If I ban the agent in robots.txt, there is no guarantee that the agent will follow the rules, is there? That is, I cannot force exclusion that way, but maybe in .htaccess?
Also, another "strange" agent, the web logs as follows:
|220.127.116.11 - - [08/Mar/2004:22:06:57 -0500] "GET /robots.txt HTTP/1.0" 200 54 "-" "http://www.almaden.ibm.com/cs/crawler [c01]" |
18.104.22.168 - - [08/Mar/2004:22:07:04 -0500] "GET /index.html HTTP/1.0" 404 - "-" "http://www.almaden.ibm.com/cs/crawler [c01]"
22.214.171.124 - - [08/Mar/2004:22:07:15 -0500] "GET /_cmdlogin?login=guest&version=enterprise HTTP/1.0" 404 - "-" "http://www.almaden.ibm.com/cs/crawler [c01]"
126.96.36.199 - - [08/Mar/2004:22:07:26 -0500] "GET /se/ HTTP/1.0" 404 - "-" "http://www.almaden.ibm.com/cs/crawler [c01]"
I did do some searching on this site, and it appears the above IP/site was indicated as something that should be banned. I can use .htaccess to ban IP addresses, but it would make more sense to ban the agent's I do not approve of, wouldn't it?
I can put an array of banned agents in a PHP file also, that is always executed from every page, but that may place a bit more load on the server, and possibly affect response time, I don't know.
Is there a "definitive" list of user agents that are banned please?
[edited by: DaveAtIFG at 4:12 am (utc) on Mar. 16, 2004]
[edit reason] Removed URL [/edit]
| 4:15 am on Mar 16, 2004 (gmt 0)|
The Close to perfect .htaccess ban list [webmasterworld.com] is a pretty comprehensive list of "bad bots."
| 5:27 am on Mar 16, 2004 (gmt 0)|
Thanks for the link to that (longish) thread, loads of information there alright. Btw, aren't we allowed to post URL's that are not 'webmasterworld' ones?
| 5:13 pm on Mar 16, 2004 (gmt 0)|
I wish you hadn't asked that! :) We're going way off topic and the answer isn't simple but...
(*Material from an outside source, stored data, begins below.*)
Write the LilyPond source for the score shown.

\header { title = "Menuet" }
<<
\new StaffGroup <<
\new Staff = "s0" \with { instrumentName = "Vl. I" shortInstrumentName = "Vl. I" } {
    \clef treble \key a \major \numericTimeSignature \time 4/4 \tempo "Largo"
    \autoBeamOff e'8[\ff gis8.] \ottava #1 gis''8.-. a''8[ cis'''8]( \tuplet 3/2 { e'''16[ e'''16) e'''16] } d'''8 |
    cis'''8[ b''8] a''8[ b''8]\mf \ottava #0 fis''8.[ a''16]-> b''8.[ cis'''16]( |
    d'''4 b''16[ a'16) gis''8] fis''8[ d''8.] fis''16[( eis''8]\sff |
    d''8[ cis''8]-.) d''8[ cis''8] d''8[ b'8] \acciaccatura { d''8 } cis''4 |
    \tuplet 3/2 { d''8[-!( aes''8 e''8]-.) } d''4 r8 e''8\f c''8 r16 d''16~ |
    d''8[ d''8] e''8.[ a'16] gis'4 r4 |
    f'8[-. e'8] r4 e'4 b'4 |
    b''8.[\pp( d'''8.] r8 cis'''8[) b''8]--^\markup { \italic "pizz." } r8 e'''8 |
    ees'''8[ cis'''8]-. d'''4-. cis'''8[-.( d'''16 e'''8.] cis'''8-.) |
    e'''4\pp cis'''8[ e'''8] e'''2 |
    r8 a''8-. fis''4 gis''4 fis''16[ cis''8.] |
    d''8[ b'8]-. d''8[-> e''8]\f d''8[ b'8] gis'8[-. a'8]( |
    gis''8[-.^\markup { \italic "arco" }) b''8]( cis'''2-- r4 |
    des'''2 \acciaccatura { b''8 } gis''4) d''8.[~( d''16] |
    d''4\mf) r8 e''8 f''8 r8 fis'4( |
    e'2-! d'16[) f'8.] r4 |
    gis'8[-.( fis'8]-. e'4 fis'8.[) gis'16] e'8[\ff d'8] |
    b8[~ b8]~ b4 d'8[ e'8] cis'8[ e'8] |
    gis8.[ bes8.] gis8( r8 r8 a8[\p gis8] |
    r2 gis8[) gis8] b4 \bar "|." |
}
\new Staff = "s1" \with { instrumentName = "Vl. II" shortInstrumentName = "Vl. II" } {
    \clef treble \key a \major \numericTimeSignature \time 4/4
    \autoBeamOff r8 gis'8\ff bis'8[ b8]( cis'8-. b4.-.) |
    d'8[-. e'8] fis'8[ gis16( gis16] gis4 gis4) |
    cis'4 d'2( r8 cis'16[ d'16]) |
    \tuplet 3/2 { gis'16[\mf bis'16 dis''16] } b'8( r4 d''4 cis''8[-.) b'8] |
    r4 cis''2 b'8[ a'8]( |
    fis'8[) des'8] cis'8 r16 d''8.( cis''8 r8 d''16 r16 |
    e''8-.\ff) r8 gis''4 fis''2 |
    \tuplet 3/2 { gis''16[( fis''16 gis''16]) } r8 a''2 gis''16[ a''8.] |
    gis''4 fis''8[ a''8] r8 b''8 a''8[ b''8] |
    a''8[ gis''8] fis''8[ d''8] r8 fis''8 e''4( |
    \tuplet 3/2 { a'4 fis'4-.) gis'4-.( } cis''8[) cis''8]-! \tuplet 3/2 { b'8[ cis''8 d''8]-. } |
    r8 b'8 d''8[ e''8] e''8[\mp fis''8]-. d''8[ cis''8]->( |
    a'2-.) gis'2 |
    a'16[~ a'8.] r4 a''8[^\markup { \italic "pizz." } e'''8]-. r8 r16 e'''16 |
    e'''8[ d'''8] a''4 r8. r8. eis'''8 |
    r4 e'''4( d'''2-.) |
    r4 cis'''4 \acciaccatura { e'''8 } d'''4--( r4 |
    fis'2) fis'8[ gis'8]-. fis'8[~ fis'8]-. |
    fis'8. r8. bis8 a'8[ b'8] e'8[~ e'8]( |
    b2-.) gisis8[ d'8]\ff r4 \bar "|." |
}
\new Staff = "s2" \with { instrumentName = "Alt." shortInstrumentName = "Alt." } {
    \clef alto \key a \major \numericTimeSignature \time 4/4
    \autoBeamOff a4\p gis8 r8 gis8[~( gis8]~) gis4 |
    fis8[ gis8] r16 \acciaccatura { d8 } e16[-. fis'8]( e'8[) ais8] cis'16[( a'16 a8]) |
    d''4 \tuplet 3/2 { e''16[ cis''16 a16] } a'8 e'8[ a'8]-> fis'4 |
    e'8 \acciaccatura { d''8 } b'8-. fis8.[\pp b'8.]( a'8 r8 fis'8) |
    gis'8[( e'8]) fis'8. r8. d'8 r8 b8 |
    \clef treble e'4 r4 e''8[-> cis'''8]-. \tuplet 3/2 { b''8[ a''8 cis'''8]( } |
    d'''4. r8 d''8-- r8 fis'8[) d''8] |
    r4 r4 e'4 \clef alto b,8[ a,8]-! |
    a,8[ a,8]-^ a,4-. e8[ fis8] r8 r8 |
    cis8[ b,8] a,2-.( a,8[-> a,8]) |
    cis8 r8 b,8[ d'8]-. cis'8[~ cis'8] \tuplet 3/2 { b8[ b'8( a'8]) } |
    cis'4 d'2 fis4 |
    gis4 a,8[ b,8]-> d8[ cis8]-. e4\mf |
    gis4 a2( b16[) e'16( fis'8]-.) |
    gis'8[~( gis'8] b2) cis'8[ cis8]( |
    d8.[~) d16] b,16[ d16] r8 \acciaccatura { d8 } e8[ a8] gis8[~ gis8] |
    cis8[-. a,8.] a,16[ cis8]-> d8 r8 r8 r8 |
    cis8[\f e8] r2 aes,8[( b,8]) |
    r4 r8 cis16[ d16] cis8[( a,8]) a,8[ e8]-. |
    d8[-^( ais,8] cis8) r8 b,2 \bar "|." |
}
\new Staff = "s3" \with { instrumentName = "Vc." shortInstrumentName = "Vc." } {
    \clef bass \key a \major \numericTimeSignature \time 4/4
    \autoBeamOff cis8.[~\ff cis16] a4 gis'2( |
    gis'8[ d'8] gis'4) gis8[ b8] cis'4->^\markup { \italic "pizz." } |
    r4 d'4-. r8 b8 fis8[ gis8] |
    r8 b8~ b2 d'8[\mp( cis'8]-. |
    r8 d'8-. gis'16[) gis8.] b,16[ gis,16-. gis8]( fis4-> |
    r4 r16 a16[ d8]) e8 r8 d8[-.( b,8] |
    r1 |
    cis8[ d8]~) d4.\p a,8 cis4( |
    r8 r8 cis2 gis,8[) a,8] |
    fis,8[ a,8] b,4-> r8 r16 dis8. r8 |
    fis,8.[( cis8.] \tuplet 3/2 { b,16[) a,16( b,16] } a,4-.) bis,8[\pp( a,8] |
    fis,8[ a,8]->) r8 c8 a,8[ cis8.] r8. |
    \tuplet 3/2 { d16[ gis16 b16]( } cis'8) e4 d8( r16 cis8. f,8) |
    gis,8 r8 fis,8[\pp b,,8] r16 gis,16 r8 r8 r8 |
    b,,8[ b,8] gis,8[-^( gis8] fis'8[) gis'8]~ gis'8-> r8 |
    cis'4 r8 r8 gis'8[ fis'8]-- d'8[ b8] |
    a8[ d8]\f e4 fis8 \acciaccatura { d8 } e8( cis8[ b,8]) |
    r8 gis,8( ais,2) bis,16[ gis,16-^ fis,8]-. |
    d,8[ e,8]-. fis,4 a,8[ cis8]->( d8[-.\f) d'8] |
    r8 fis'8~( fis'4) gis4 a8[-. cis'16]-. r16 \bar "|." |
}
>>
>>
|Btw, aren't we allowed to post URL's that are not 'webmasterworld' ones? |
First, review the TOS [webmasterworld.com], items 13, 20, and 25. Here are a few threads that discuss the issue.
Unfortunately there are no "hard and fast rules" that apply every time... except "Don't post URLs" and that's unrealistic. It basically comes down to a judgment call for each case.